Southern California residents facing losses from this week’s Los Angeles-area fires are beginning to confront their next challenge: filing an insurance claim.

Though mainstream insurers garnered headlines last year for declining to write any new policies in the state amid growing fire threats, they still retain tens of thousands of pre-existing customers who may have been affected.

And while public claims adjusters — who are privately hired by consumers looking to avoid insurance companies’ adjusters — are warning that it can take years for claims to be resolved, California residents do enjoy some benefits not seen elsewhere.

Image: Powerful Winds Fuel Multiple Fires Across Los Angeles Area
A firefighter sprays water on a burning home as the Eaton Fire moves through Altadena, Calif., on Thursday.Justin Sullivan / Getty Images

The primary benefit is that all California property insurers must immediately pay out a minimum of one-third of the estimated value of a policyholder’s personal belongings, as well as a minimum of four months’ worth of rent for the local area in which they live.

Still, insurance industry experts are warning homeowners to expect to negotiate between the carrier, the claims adjuster and contractors for recouping losses and rebuilding — and that the ultimate payout for a home that has been damaged or totaled may be less than what policyholders thought they were getting.

“Think of it like a business transaction,” said Amy Bach, executive director of United Policyholders, a group that advocates on behalf of consumers. “Give your insurance company the chance to do the right thing, but don’t be a pushover, and have your eyes open. No one’s going to come in with a magic wand.”

First steps

Most insurance companies now let policyholders file claims online or even via mobile apps.

However, they vary in the amount of documentation required. Experts say the documentation process will be key to recouping losses — and that many companies have become aggressive in determining what ultimately gets covered.

To ensure the maximum payout, experts recommend taking detailed videos and photographs of the damage sustained, as well as compiling receipts for both items lost or damaged as well as purchases made while a policyholder is displaced. Don’t throw anything away until the insurer has signed off on doing so.

“It’s important to be very thorough and get everything accounted for,” said Janet Ruiz, the strategic communications director for the Insurance Information Institute, which represents the insurance industry.

Settling loss claims might also require reconstructing how a home looked before it was damaged or destroyed. Experts thus also recommend creating a photo album that contains images of a home’s interior and exterior.

Policyholders should also take detailed notes of any and all conversations they have throughout the process — names, dates and phone numbers.

Getting paid

While California carriers offer cash advances to get through temporary displacements, the payout amounts are often at depreciated values of the belongings, Ruiz said.

As for payouts on damaged or totaled dwellings themselves, some long-term policyholders may find that while the value of their home had recently been climbing, they had not been paying for the equivalent amount of insurance.

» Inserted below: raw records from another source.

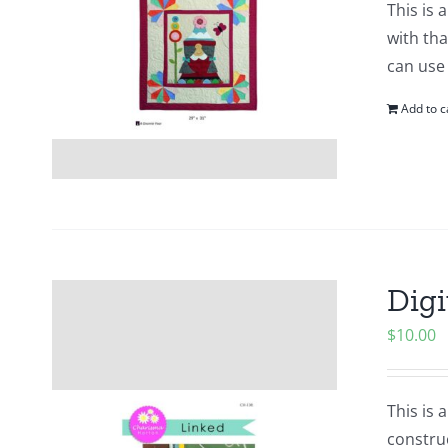
This is 
with tha
can use
Add to c
Digi
$
10.00
This is 
construc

Thus, rebuilding their home back to or beyond its predisaster market value may prove difficult.

On the other hand, some select policies contain what are known as “extended replacement cost” clauses, which allow policyholders to recoup the at-market cost of rebuilding a home.

Still, insurers have become aggressive in rejecting certain claims, especially for partial damage in which smoke, ash and char may have been contributing factors, Bach said.

All affected residents should also apply for Federal Emergency Management Agency and Small Business Administration assistance, though many will not qualify because they exceed income thresholds, Bach said.

If you had no insurance

If an individual recently bought a new home with cash, was kicked off a policy, or simply couldn’t afford insurance, there are still options available.

FEMA has already begun providing temporary assistance options, and the Small Business Administration is now taking applications for loans to homeowners; contrary to its name, the SBA provides assistance even to individuals who did not own businesses.